“We’re going to eat the best meat available in Israel today, and I say that with the utmost humility,” chef Matan Abrahams says, opening what he describes as a high-end barbecue — or more precisely, a celebration of meat at a price point reserved for the top tier.
The event takes place on the roof of his home in Herzliya, and the stars are the cuts themselves. It is a scene far removed from the familiar Israel barbecue: no pita, no hummus and no skewers — instead, five of the most expensive dry-aged cuts available, alongside a grill-smoker and wine from Agur Winery, opened just as fat begins to drip onto the coals and white smoke rises.

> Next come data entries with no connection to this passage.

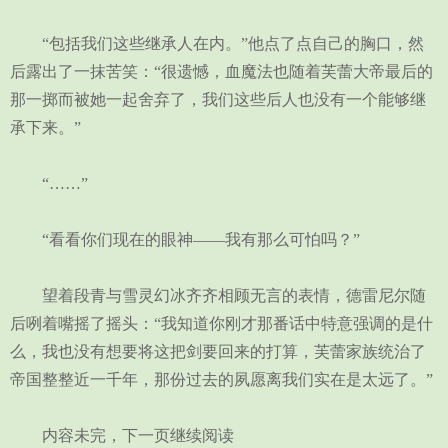
“包括我们这些继承人在内。”他点了点自己的胸口，然
后露出了一抹苦笑：“很遗憾，血魔法也随着芙蕾大帝最后的
那一掷而被她一起舍弃了，我们这些后人也没有一个能够继
承下来。”
“……”
“看看你们现在的眼神——我有那么可怕吗？”
望着段青与雪灵幻冰齐齐相顾无言的表情，德雷尼尔随
后咧着嘴摇了摇头：“我知道你刚才那番话中特意强调的是什
么，我也没有想要将这把剑要回来的打算，芙蕾家族统治了
帝国整整近一千年，那份过去的夙愿离我们实在是太远了。”
内容未完，下一页继续阅读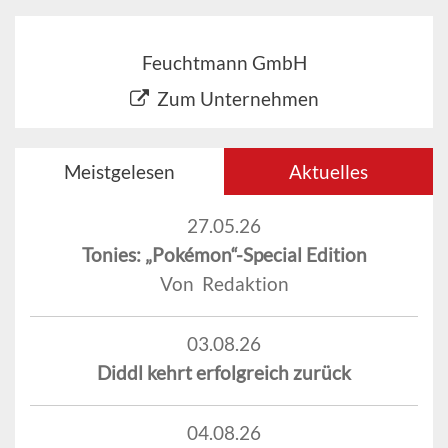
Feuchtmann GmbH
Zum Unternehmen
Meistgelesen
Aktuelles
27.05.26
Tonies: „Pokémon“-Special Edition
Von Redaktion
03.08.26
Diddl kehrt erfolgreich zurück
04.08.26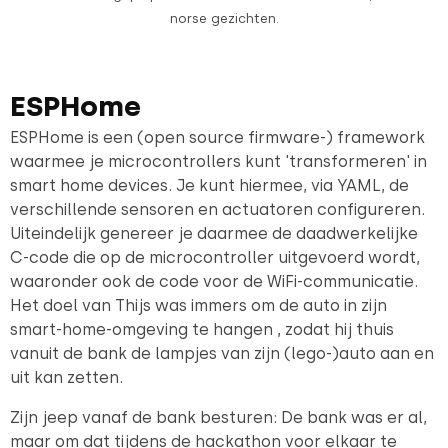
norse gezichten.
ESPHome
ESPHome is een (open source firmware-) framework
waarmee je microcontrollers kunt 'transformeren' in
smart home devices. Je kunt hiermee, via YAML, de
verschillende sensoren en actuatoren configureren.
Uiteindelijk genereer je daarmee de daadwerkelijke
C-code die op de microcontroller uitgevoerd wordt,
waaronder ook de code voor de WiFi-communicatie.
Het doel van Thijs was immers om de auto in zijn
smart-home-omgeving te hangen , zodat hij thuis
vanuit de bank de lampjes van zijn (lego-)auto aan en
uit kan zetten.
Zijn jeep vanaf de bank besturen: De bank was er al,
maar om dat tijdens de hackathon voor elkaar te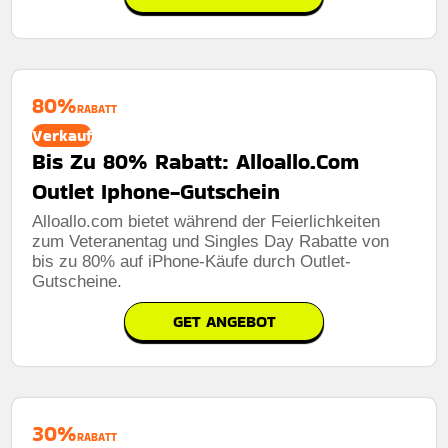
80%
RABATT
Verkauf
Bis Zu 80% Rabatt: Alloallo.Com
Outlet Iphone-Gutschein
Alloallo.com bietet während der Feierlichkeiten
zum Veteranentag und Singles Day Rabatte von
bis zu 80% auf iPhone-Käufe durch Outlet-
Gutscheine.
GET ANGEBOT
30%
RABATT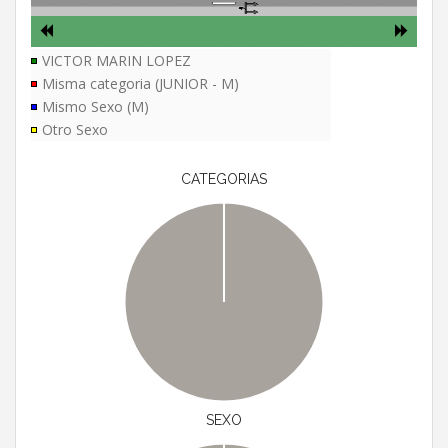
VICTOR MARIN LOPEZ
Misma categoria (JUNIOR - M)
Mismo Sexo (M)
Otro Sexo
CATEGORIAS
SEXO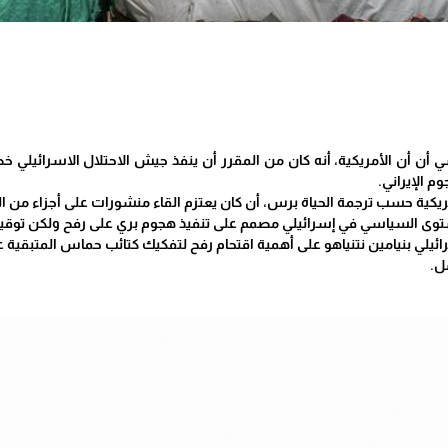
أن أن الأمريكية، أنه كان من المقرر أن ينفذ جيش الاحتلال الاسرائيلي خ
م الإيراني.
كية حسب ترجمة الحياة برس، أن كان يعتزم القاء منشورات على أجزاء من المدي
 السياسي في إسرائيلي مصمم على تنفيذ هجوم بري على رفح ولكن توقيت ا
ئيلي بنيامين نتنياهو على أهمية اقتحام رفح لتفكيك كتائب حماس المتبقية ع
ل.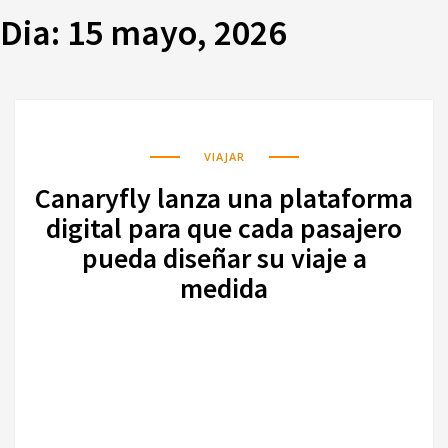
Dia:
15 mayo, 2026
VIAJAR
Canaryfly lanza una plataforma
digital para que cada pasajero
pueda diseñar su viaje a
medida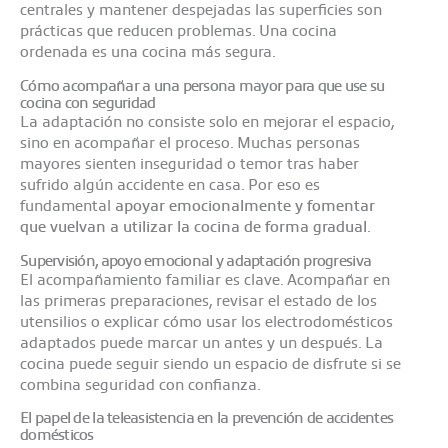
centrales y mantener despejadas las superficies son
prácticas que reducen problemas. Una cocina
ordenada es una cocina más segura.
Cómo acompañar a una persona mayor para que use su
cocina con seguridad
La adaptación no consiste solo en mejorar el espacio,
sino en acompañar el proceso. Muchas personas
mayores sienten inseguridad o temor tras haber
sufrido algún accidente en casa. Por eso es
fundamental
apoyar emocionalmente y fomentar
que vuelvan a utilizar la cocina de forma gradual
.
Supervisión, apoyo emocional y adaptación progresiva
El acompañamiento familiar es clave. Acompañar en
las primeras preparaciones, revisar el estado de los
utensilios o explicar cómo usar los electrodomésticos
adaptados puede marcar un antes y un después. La
cocina puede seguir siendo un espacio de disfrute si se
combina seguridad con confianza.
El papel de la teleasistencia en la prevención de accidentes
domésticos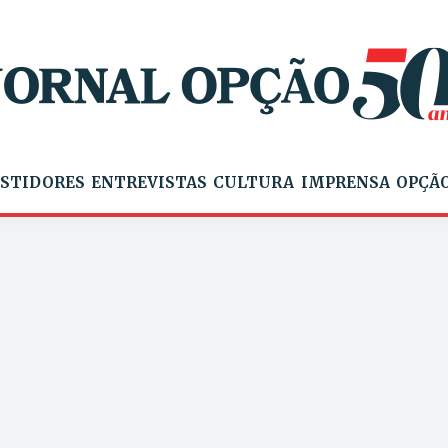
STIDORES
ENTREVISTAS
CULTURA
IMPRENSA
OPÇÃO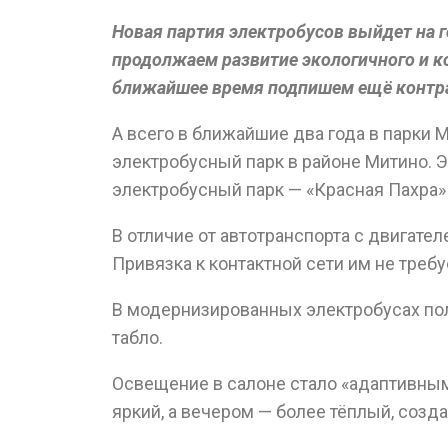
Новая партия электробусов выйдет на 
продолжаем развитие экологичного и к
ближайшее время подпишем ещё контра
А всего в ближайшие два года в парки 
электробусный парк в районе Митино. Эт
электробусный парк — «Красная Пахра»
В отличие от автотранспорта с двигате
Привязка к контактной сети им не требу
В модернизированных электробусах пол
табло.
Освещение в салоне стало «адаптивным
яркий, а вечером — более тёплый, соз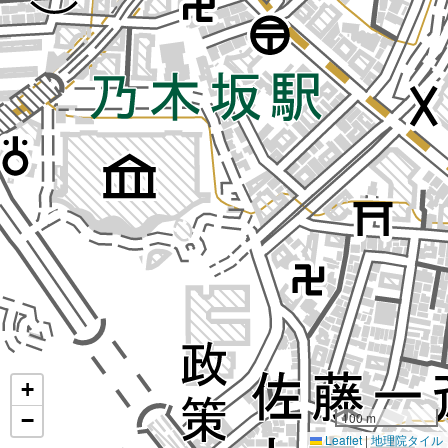
+
−
100 m
Leaflet
|
地理院タイル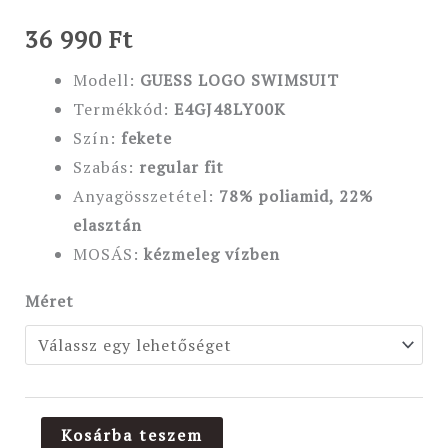
36 990
Ft
Modell:
GUESS LOGO SWIMSUIT
Termékkód:
E4GJ48LY00K
Szín:
fekete
Szabás:
regular
fit
Anyagösszetétel:
78
% poliamid, 22%
elasztán
MOSÁS:
kézmeleg vízben
Méret
Kosárba teszem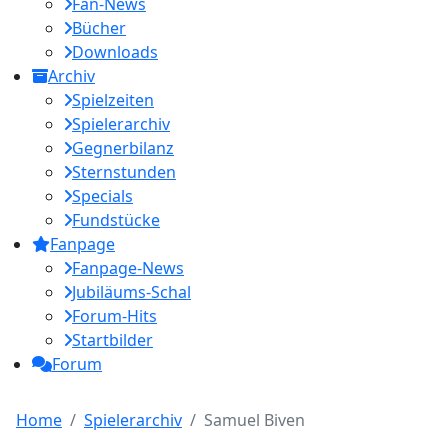
Fan-News
Bücher
Downloads
Archiv
Spielzeiten
Spielerarchiv
Gegnerbilanz
Sternstunden
Specials
Fundstücke
Fanpage
Fanpage-News
Jubiläums-Schal
Forum-Hits
Startbilder
Forum
Home
Spielerarchiv
Samuel Biven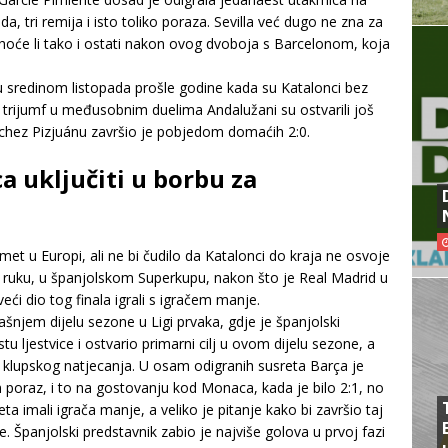
, tri remija i isto toliko poraza. Sevilla već dugo ne zna za
 hoće li tako i ostati nakon ovog dvoboja s Barcelonom, koja
u sredinom listopada prošle godine kada su Katalonci bez
ji trijumf u međusobnim duelima Andalužani su ostvarili još
ánchez Pizjuánu završio je pobjedom domaćih 2:0.
a uključiti u borbu za
et u Europi, ali ne bi čudilo da Katalonci do kraja ne osvoje
od ruku, u španjolskom Superkupu, nakon što je Real Madrid u
eći dio tog finala igrali s igračem manje.
njem dijelu sezone u Ligi prvaka, gdje je španjolski
 ljestvice i ostvario primarni cilj u ovom dijelu sezone, a
g klupskog natjecanja. U osam odigranih susreta Barça je
 poraz, i to na gostovanju kod Monaca, kada je bilo 2:1, no
a imali igrača manje, a veliko je pitanje kako bi završio taj
 Španjolski predstavnik zabio je najviše golova u prvoj fazi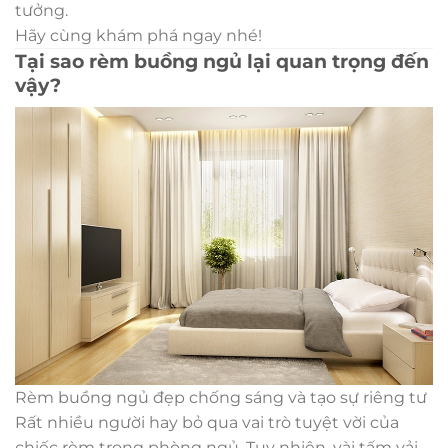
tưởng.
Hãy cùng khám phá ngay nhé!
Tại sao rèm buồng ngủ lại quan trọng đến
vậy?
Rèm buồng ngủ đẹp chống sáng và tạo sự riêng tư
Rất nhiều người hay bỏ qua vai trò tuyệt vời của
chiếc rèm trong phòng ngủ. Tuy nhiên, vài tấm vải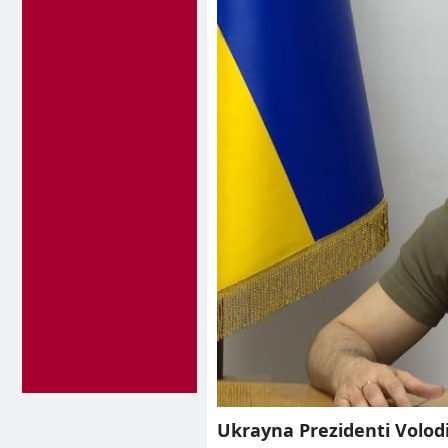
Ukrayna Prezidenti Volod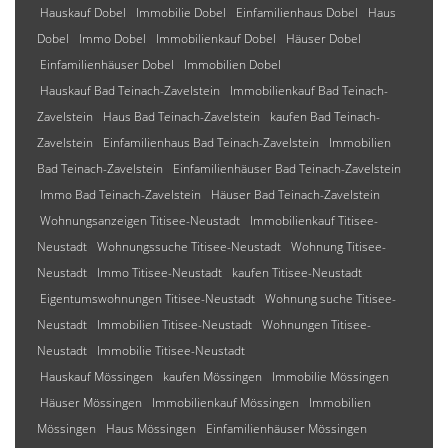
Hauskauf Dobel
Immobilie Dobel
Einfamilienhaus Dobel
Haus
Dobel
Immo Dobel
Immobilienkauf Dobel
Häuser Dobel
Einfamilienhäuser Dobel
Immobilien Dobel
Hauskauf Bad Teinach-Zavelstein
Immobilienkauf Bad Teinach-
Zavelstein
Haus Bad Teinach-Zavelstein
kaufen Bad Teinach-
Zavelstein
Einfamilienhaus Bad Teinach-Zavelstein
Immobilien
Bad Teinach-Zavelstein
Einfamilienhäuser Bad Teinach-Zavelstein
Immo Bad Teinach-Zavelstein
Häuser Bad Teinach-Zavelstein
Wohnungsanzeigen Titisee-Neustadt
Immobilienkauf Titisee-
Neustadt
Wohnungssuche Titisee-Neustadt
Wohnung Titisee-
Neustadt
Immo Titisee-Neustadt
kaufen Titisee-Neustadt
Eigentumswohnungen Titisee-Neustadt
Wohnung suche Titisee-
Neustadt
Immobilien Titisee-Neustadt
Wohnungen Titisee-
Neustadt
Immobilie Titisee-Neustadt
Hauskauf Mössingen
kaufen Mössingen
Immobilie Mössingen
Häuser Mössingen
Immobilienkauf Mössingen
Immobilien
Mössingen
Haus Mössingen
Einfamilienhäuser Mössingen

Inside Israel’s 1% Steak Feast
(Video: Assaf Kamar)
It is a stark contrast to the atmosphere of war that has gripped the country and could return at any moment. “We will celebrate, in spite of our enemies,” Abrahams says.
The smoker looks almost like a spaceship. “We’re getting close to 400 degrees, this is not a regular smoker,” he explains, noting that it combines grilling and smoking. “It’s like a furnace that lets the smoke swirl and cling to the meat.”
According to him, the critical moment comes with the sound of searing: “All the fat from the cut drips onto the charcoal, creates a lot of smoke, and that smoke wraps around the steak with flavor.” Abrahams pours another glass of wine and places the first cut on the grill.
Holstein Fillet: 117 shekels per 100 grams
A Holstein beef fillet from a retired Israel dairy cow is the first to go in. Abrahams keeps intervention to a minimum.
“This is a beef fillet aged on the bone for two months,” he says, before getting to work. “Now plenty of salt, generously — only salt.”
The meat must be dry before cooking. It goes into the hot grill-smoker, where high heat and smoke do their work until it reaches the tenderness expected of such a premium cut.
“This is a cut that costs more than gold — 117 shekels per 100 grams, about half a kilo of a diamond, explosive quality, pure meat desire, the purest of the pure, the top of the top.”
After the praise, he slices it thinly, and guests quickly reach for pieces. About 600 shekels ($160) disappears within moments.
Reactions are immediate: “Perfect. A luxury fillet, a fillet for the top one percent.”
Holstein Sirloin: 103 shekels per 100 grams
The sirloin follows, prepared with the same minimalist approach.
“Seasoning right now is only salt, pepper at the end,” Abrahams says, emphasizing the key rule for anyone willing to spend about 500 shekels on a cut: “It’s very important that the meat is dry before cooking.”
The marbled cut is placed on the grill in high heat, smoke and fat working together.
“You can see the rare and crazy marbling we have here, meat aged two months on the bone, flavors of blue cheese and burnt butter, so rich in umami. There’s nothing like it. You’ll be shocked at how good it tastes.”
He is right.
Prime Rib: 102 shekels per 100 grams
One of the more impressive cuts in Israel’s meat scene.
“This is prime rib — the first rib that separates the entrecôte from the sirloin. It was also aged on the bone for two months and is served with the bone,” Abrahams explains, again noting the price.
The treatment remains minimalist — salt only before cooking. When it comes off the grill, he quickly removes the bone.
“It did its job, transferring flavor and heat.”
The slicing reveals juicy, tender meat that lives up to expectations.
Bone-in Entrecôte: 1,000 shekels for two cuts
The defining cut of the event arrives.
“This is bone-in entrecôte, cut to a thickness of 3–4 centimeters. Each piece here has insane marbling that will melt into the meat in the smoker, giving you a bite full of aged flavor and fat. You’re going to close your eyes and drift.”
When the cut is sliced, the meat is visibly juicy.
“Look at the juice, look at the fat,” Abrahams says, visibly excited.
The taste — simply outstanding.
Long Island Cut: 700 shekels per cut
By now, guests are full and slightly intoxicated, having eaten about half a kilogram of meat per person. Still, Abrahams introduces the final cut, which he defines as the peak of the meal.
“This is the Long Island — a rear sirloin, dry-aged on the bone for two months. It’s marbled, powerful in flavor, yet soft and yielding in the mouth. One of the best steaks in Israel today, if not the best.”
The price — about 700 shekels — is enough to deter even dedicated meat lovers.
The seasoning remains consistent: “plenty of salt, a bit of luck.”
As it cooks, the sound of dripping fat and rising smoke reignites appetites. The final slices are served.
“This is a celebratory steak, a once-in-a-lifetime steak. If you’re doing a barbecue on Independence Day, this is the kind that makes you feel like you’re on top of the world — that we’ve won.”
The taste, he concludes, is a complete victory.